Material to process:
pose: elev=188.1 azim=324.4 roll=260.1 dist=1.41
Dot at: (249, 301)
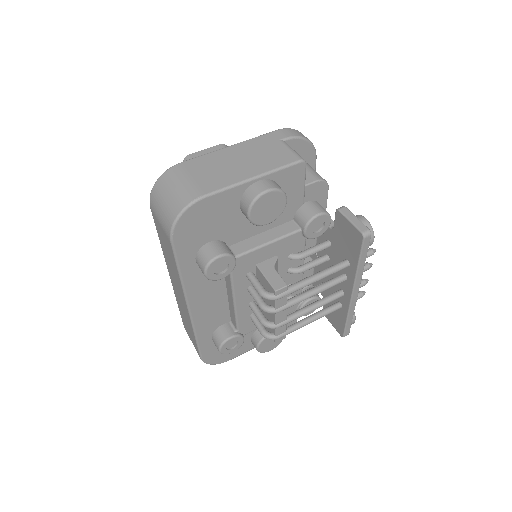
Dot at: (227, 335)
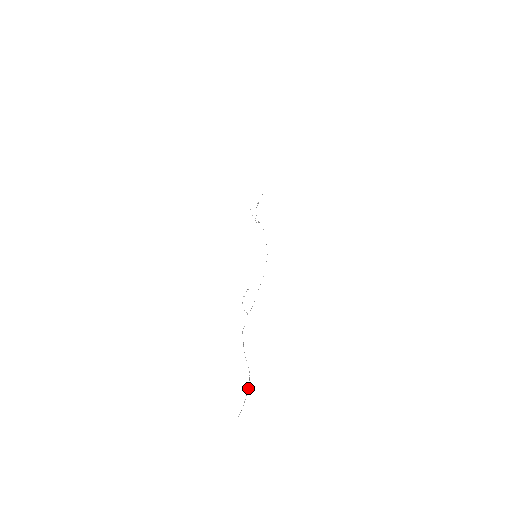
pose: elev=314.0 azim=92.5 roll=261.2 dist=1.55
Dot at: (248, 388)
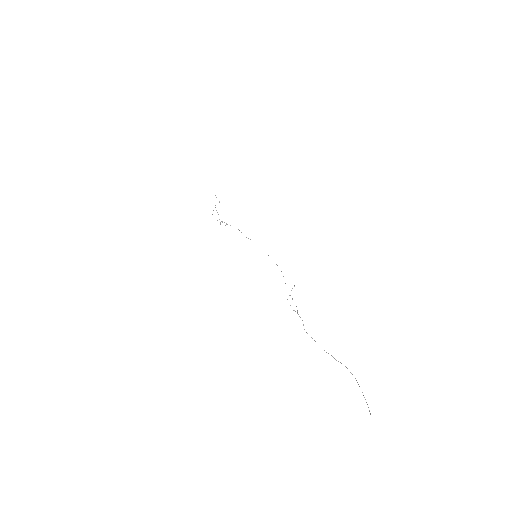
Dot at: (357, 382)
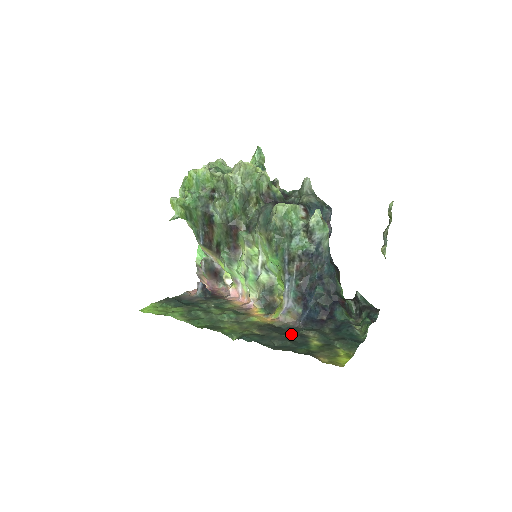
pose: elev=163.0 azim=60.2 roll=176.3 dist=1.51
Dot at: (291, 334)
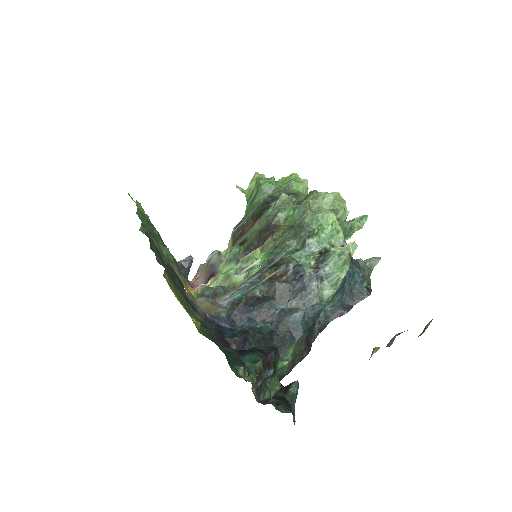
Dot at: occluded
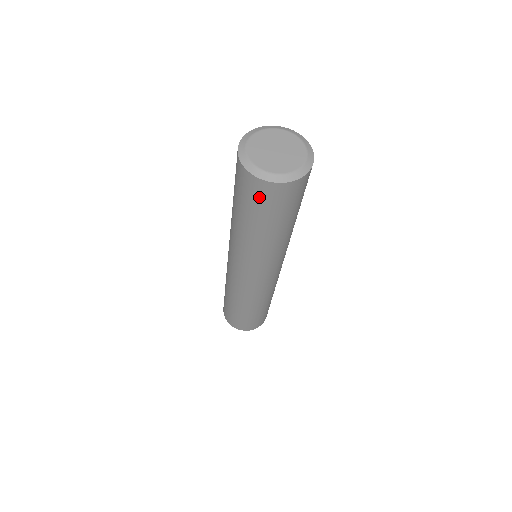
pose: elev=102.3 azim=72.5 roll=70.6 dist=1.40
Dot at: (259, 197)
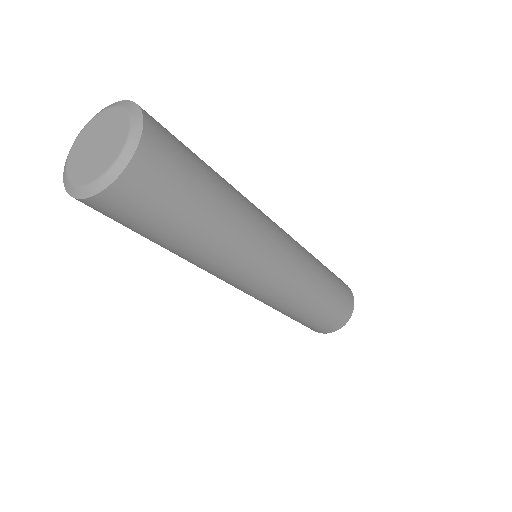
Dot at: (139, 206)
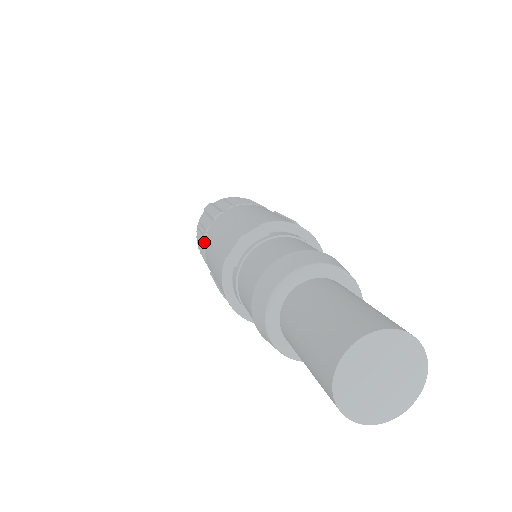
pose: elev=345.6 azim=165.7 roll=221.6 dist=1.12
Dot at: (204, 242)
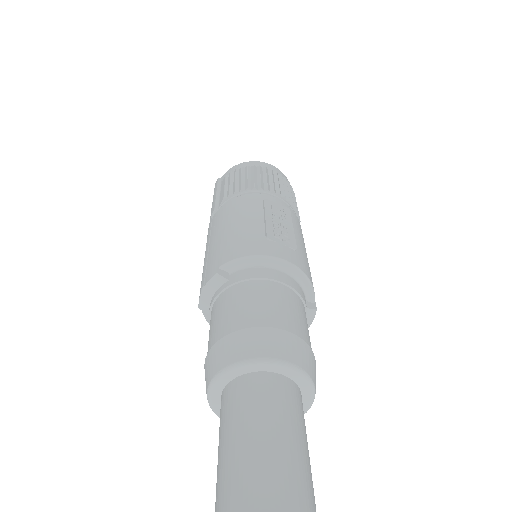
Dot at: occluded
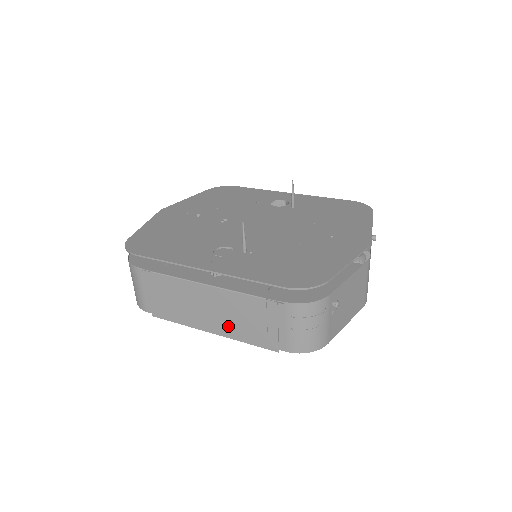
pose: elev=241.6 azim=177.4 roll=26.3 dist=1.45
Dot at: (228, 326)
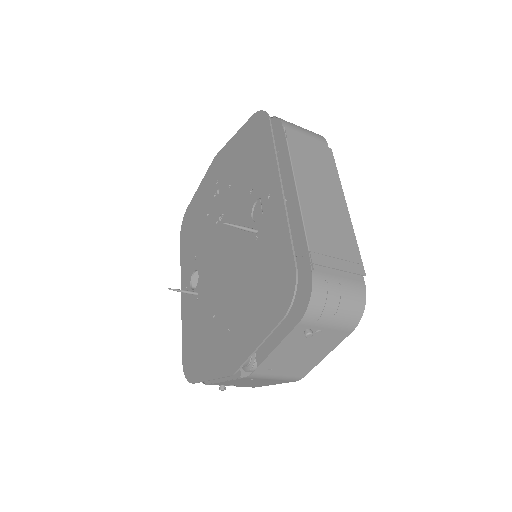
Dot at: occluded
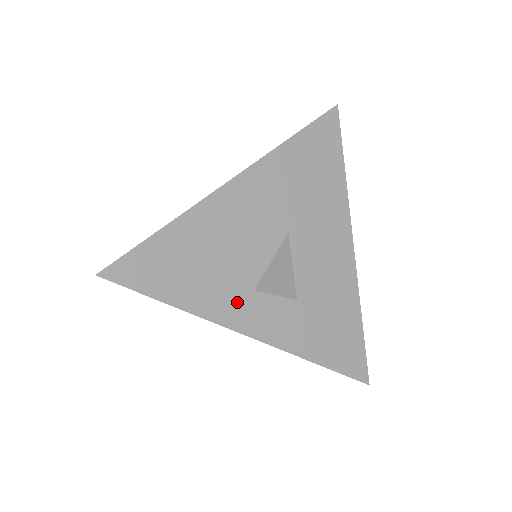
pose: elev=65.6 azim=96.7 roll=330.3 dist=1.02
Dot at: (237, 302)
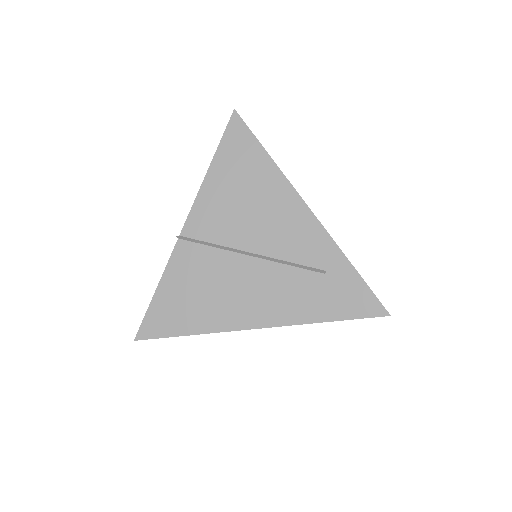
Dot at: occluded
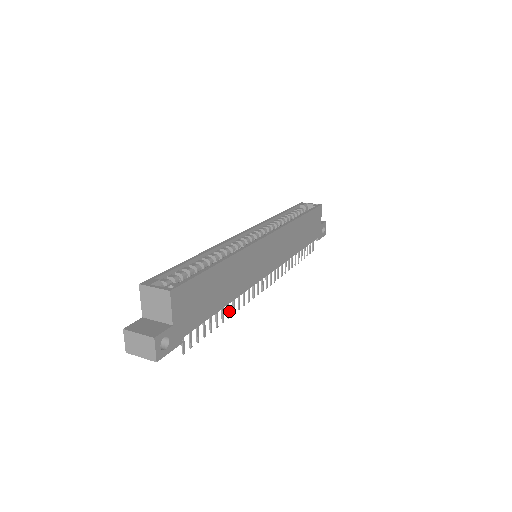
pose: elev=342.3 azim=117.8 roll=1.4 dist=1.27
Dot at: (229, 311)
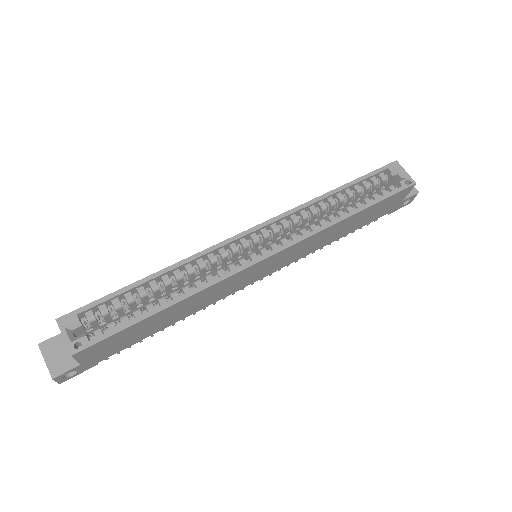
Dot at: occluded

What the task requires: Copy every line of the entries above word for word, leaving out the pictures.

Written solution:
pose: elev=188.1 azim=324.4 roll=260.1 dist=1.41
Dot at: (249, 301)
Dot at: (227, 335)
pose: elev=314.0 azim=92.5 roll=261.2 dist=1.55
Dot at: (248, 388)
Dot at: (357, 382)
pose: elev=163.0 azim=60.2 roll=176.3 dist=1.51
Dot at: (291, 334)
Dot at: occluded
pose: elev=102.3 azim=72.5 roll=70.6 dist=1.40
Dot at: (259, 197)
Dot at: (139, 206)
pose: elev=345.6 azim=165.7 roll=221.6 dist=1.12
Dot at: (204, 242)
Dot at: occluded
pose: elev=241.6 azim=177.4 roll=26.3 dist=1.45
Dot at: (228, 326)
Dot at: occluded
pose: elev=65.6 azim=96.7 roll=330.3 dist=1.02
Dot at: (237, 302)
Dot at: occluded
pose: elev=342.3 azim=117.8 roll=1.4 dist=1.27
Dot at: (229, 311)
Dot at: occluded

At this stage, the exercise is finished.